Suzanne, a warm welcome to the club of successful coal burning :up: I'm glad you've figured it out and made it thru your first full day's burn. It was hard for me to learn that to keep it going the best thing to do was do as little as was necessary ;) I use to shake it down every four hours and I'd get crunchy ash instead of the more powdery variety. Now I just load it up, damp it down and let it run for 12 - 14 hours before I shake & poke. I'll end up with a full pan (like in the picture) and maybe a bit more until I see some reds in the ash and a nice glow in the ash drop. That's the sign I use to load up, in stages of course. Good for another 12+ :) :D :lol:

Stay warm ... still more winter on the way!
VigIIPeaBurner
 
Hot Air Coal Stoker Furnace: Keystoker Koker
Hand Fed Coal Stove: Vermont Casting Vigilant II 2310
Other Heating: #2 Oil Furnace

Re: vermont castings stove, need info

PostBy: maine2005 On: Sat Feb 21, 2009 10:10 pm

Still perking away at 500, living room is at 82, a little too warm, but who's complaining? I think I'm still poking the fire too often, but only 3 times today, lightly, and lightly across the bottom grille opening once, carefully and at an angle, instead of slicing and shaking all day long--we had formerly been trying to break up all the ash every time we sliced.
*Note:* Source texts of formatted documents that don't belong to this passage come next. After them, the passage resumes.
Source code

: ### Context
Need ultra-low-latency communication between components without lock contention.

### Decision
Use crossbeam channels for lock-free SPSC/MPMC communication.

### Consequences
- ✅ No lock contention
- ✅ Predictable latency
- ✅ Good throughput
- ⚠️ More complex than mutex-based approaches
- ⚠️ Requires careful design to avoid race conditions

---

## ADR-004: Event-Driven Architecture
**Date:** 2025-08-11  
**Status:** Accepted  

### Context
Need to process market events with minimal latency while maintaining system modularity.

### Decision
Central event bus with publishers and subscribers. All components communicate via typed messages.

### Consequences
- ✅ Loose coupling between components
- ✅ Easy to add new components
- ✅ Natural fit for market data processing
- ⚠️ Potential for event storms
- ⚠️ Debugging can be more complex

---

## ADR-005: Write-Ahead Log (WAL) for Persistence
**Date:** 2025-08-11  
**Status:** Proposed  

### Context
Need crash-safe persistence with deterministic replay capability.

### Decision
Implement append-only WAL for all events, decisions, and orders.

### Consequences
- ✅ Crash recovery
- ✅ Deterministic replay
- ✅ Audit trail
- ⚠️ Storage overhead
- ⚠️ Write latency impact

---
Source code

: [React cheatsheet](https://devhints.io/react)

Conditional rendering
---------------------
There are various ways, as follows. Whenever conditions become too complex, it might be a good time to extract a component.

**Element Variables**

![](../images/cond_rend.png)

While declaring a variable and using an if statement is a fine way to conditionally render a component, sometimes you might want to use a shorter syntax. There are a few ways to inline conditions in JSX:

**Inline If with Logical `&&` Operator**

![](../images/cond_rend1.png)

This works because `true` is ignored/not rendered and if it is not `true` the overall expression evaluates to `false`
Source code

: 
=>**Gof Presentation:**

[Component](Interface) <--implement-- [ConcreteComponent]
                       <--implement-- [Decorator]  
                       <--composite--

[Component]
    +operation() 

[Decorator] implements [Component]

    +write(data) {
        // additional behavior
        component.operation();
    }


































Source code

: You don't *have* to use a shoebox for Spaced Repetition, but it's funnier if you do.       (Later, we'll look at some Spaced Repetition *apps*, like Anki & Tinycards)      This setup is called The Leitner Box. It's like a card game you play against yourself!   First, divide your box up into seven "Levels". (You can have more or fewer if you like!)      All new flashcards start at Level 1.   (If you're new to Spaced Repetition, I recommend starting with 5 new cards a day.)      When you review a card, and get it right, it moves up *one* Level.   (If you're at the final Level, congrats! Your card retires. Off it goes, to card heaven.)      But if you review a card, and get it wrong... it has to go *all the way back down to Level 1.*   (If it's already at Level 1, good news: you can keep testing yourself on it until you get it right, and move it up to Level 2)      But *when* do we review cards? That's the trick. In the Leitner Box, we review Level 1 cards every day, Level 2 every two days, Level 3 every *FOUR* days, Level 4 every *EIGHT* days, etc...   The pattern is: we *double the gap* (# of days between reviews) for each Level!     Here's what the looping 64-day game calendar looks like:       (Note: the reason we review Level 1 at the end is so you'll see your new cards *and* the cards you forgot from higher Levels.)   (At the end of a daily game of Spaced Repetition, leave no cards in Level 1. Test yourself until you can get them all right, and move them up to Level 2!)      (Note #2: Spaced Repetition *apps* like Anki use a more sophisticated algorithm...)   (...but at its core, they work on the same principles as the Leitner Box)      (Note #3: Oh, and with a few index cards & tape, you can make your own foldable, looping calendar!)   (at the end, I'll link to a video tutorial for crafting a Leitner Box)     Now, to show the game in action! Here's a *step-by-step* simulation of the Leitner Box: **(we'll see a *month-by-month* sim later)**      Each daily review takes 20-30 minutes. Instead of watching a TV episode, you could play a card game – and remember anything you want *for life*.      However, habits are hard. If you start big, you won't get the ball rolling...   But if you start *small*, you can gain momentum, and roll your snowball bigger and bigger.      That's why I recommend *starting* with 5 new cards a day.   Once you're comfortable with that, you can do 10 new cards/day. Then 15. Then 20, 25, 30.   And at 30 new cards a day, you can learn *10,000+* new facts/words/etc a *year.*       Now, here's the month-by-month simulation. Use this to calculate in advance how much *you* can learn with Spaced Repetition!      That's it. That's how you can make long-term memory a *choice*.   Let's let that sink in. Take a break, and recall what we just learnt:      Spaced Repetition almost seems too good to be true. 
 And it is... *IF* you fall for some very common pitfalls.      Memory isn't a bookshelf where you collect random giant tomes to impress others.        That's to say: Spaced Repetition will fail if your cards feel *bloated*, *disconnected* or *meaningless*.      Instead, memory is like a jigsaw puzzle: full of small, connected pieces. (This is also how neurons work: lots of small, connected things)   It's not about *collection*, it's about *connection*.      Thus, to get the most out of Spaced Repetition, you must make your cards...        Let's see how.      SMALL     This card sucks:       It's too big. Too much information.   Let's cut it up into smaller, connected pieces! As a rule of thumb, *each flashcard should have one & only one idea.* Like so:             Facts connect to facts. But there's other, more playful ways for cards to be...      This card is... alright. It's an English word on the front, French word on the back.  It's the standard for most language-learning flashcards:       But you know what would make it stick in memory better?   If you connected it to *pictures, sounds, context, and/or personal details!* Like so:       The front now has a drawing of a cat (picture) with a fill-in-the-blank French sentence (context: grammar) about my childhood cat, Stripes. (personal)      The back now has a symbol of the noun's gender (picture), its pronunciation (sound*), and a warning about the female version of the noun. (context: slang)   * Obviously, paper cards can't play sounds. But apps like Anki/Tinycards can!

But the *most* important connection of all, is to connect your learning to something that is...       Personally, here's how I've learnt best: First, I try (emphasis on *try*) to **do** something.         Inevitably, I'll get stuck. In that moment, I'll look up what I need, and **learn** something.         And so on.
Instead, today we went about our business, and every time I checked the stove it had nice blue flames and was sitting at 500 and there were few ashes in the pan. I did forget to load the fresh coal in layers (I checked your instructions too late). I'd tipped a hod's worth in, but as soon as I realized it was too much at one time, I took the advice that someone here gave and ran the slicer across the top of the coal bed, just far enough down to let some air in. No harm done. Flames came right back. We have a great fire. I'm so relieved. The stove seems like a whole different animal. Chalk our difficulties up to "operator error." Yes, plenty of winter left for us to perfect our skills. Thanks again for your helpful free advice, as well as the help we got from the whole team in the forum. I'm longwinded here, but only to let you know that the suggestions from the group here really worked for me.